The Malta Independent 22 January 2021, Friday


Alfred Sant MEP Thursday, 3 December 2020, 07:58 Last update: about 3 months ago

If the vaccine that is eventually going to be used to drive out the corona virus pandemic is administered in the same way as for influenza, then it will be quite likely that as soon as it hits “the market”, it can be very rapidly put into effect for millions and millions of people.

I hardly felt the influenza jab I recently got on the back of the supply that has just been imported. The procedure is soon over. The small queue that had assembled at the time I went for the injection was admittedly small (and it was Sunday) but we all were rapidly serviced.


Such a way of doing things could be of crucial importance for the Covid-19 vaccine. A swift procedure and the ease with which the jab is done will by themselves encourage more and more citizens to get vaccinated and will promote a much needed feeling of courage and optimism among people.

This would serve too to emarginate all those crazies ... like Brazil’s President Bolsonaro... who will be loudly preaching against vaccination.

Bolsonaro will not be on his own to dish out such stupid advice. At least by that time Donald Trump will have left the White House (probably...)  



In the education sector – at secondary school levels and down – children and young people from the lower earning families were the most badly impacted by measures undertaken to contain the spread of the pandemic. They accounted for the highest rates of absenteeism and experienced the worst problems when it came to follow and understand on-line learning.

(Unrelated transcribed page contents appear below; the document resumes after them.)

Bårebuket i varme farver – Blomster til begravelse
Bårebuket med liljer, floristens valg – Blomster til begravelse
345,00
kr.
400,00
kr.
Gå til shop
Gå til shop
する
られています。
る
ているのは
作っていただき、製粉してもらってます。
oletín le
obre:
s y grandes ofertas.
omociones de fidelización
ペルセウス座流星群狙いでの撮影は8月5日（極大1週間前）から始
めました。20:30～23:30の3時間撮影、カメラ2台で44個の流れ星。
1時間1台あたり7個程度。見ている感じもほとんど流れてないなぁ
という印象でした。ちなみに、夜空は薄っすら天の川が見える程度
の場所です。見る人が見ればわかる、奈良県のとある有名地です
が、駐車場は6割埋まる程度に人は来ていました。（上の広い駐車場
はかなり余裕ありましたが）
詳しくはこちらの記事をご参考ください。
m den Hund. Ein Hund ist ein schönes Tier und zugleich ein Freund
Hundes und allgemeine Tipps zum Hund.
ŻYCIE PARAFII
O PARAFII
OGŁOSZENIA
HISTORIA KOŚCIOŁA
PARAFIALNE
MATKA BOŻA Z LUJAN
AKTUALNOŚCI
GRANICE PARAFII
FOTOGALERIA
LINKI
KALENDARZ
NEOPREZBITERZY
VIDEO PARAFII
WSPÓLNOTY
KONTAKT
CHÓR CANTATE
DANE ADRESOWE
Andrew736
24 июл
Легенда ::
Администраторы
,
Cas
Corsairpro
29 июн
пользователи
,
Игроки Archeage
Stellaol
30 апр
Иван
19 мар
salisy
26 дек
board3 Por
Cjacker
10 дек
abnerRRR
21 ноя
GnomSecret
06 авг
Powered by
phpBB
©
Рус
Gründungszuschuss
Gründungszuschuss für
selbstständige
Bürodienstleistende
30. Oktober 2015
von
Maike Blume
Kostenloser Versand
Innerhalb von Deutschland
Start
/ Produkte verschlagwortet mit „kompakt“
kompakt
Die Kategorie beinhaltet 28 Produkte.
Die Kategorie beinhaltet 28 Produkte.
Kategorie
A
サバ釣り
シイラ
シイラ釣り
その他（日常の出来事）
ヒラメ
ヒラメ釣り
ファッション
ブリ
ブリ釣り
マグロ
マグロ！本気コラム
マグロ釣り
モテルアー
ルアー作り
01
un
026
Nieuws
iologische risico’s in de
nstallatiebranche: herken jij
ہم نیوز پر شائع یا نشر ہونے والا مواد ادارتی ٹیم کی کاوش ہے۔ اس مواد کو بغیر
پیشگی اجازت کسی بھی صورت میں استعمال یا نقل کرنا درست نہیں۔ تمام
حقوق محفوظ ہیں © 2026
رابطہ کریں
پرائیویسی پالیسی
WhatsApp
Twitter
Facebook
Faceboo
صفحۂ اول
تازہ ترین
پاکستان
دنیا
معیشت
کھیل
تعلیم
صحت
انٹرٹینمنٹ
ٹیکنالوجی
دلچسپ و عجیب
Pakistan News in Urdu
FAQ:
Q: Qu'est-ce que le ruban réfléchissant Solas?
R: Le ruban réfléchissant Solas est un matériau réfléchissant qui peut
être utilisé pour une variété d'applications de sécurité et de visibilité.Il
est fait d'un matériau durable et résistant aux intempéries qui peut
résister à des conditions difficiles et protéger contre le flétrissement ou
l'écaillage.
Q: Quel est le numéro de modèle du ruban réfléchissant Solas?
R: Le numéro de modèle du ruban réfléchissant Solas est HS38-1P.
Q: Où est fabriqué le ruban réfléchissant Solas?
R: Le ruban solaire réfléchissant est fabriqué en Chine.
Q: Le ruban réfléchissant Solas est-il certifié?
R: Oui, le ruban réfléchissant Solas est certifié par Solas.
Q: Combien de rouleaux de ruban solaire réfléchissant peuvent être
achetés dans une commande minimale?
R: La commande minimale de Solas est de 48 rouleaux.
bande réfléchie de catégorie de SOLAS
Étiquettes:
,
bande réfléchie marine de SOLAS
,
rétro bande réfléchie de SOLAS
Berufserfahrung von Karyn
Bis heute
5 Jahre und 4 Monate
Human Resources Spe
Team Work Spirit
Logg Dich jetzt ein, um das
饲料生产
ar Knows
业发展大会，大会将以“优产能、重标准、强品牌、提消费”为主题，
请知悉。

More, it was found that such problems were concentrated in specific, well defined area of the islands. Again, regarding this finding, perhaps one could hardly be excessively surprised.

However, the educational authorities must now find a remedy for this problem.

It would definitely be unacceptable if because of Covid-19, the educational horizons of those who already faced difficulties are allowed to sink further. 



It is strange how one mindset dominates in practically all discussions about the MFF – the EU programme where, following agreement among member states, the lines are set for outgoes and receipts during the coming seven years. How and on what shall/should the monies be spent?

True, this time a discussion did arise about new income sources by way of additional taxes that will be imposed by the EU across the board.

Still, even so, the greatest focus remained on which projects the major funds should be allocated. All member states calculated their stand on the basis of the funds they were due to receive.

Many people believe that once the funds to be allocated to a given country have been agreed, there is no need for further discussion. Few balance monies to be received with what will have to be paid into the EU budget.

Since the Union cannot bridge deficits by raising loans, the financial contributions arriving from member states must underwrite expenditures.

Some will surely get a scare when they turn to comparing the monies received by their country with what it pays into the EU budget.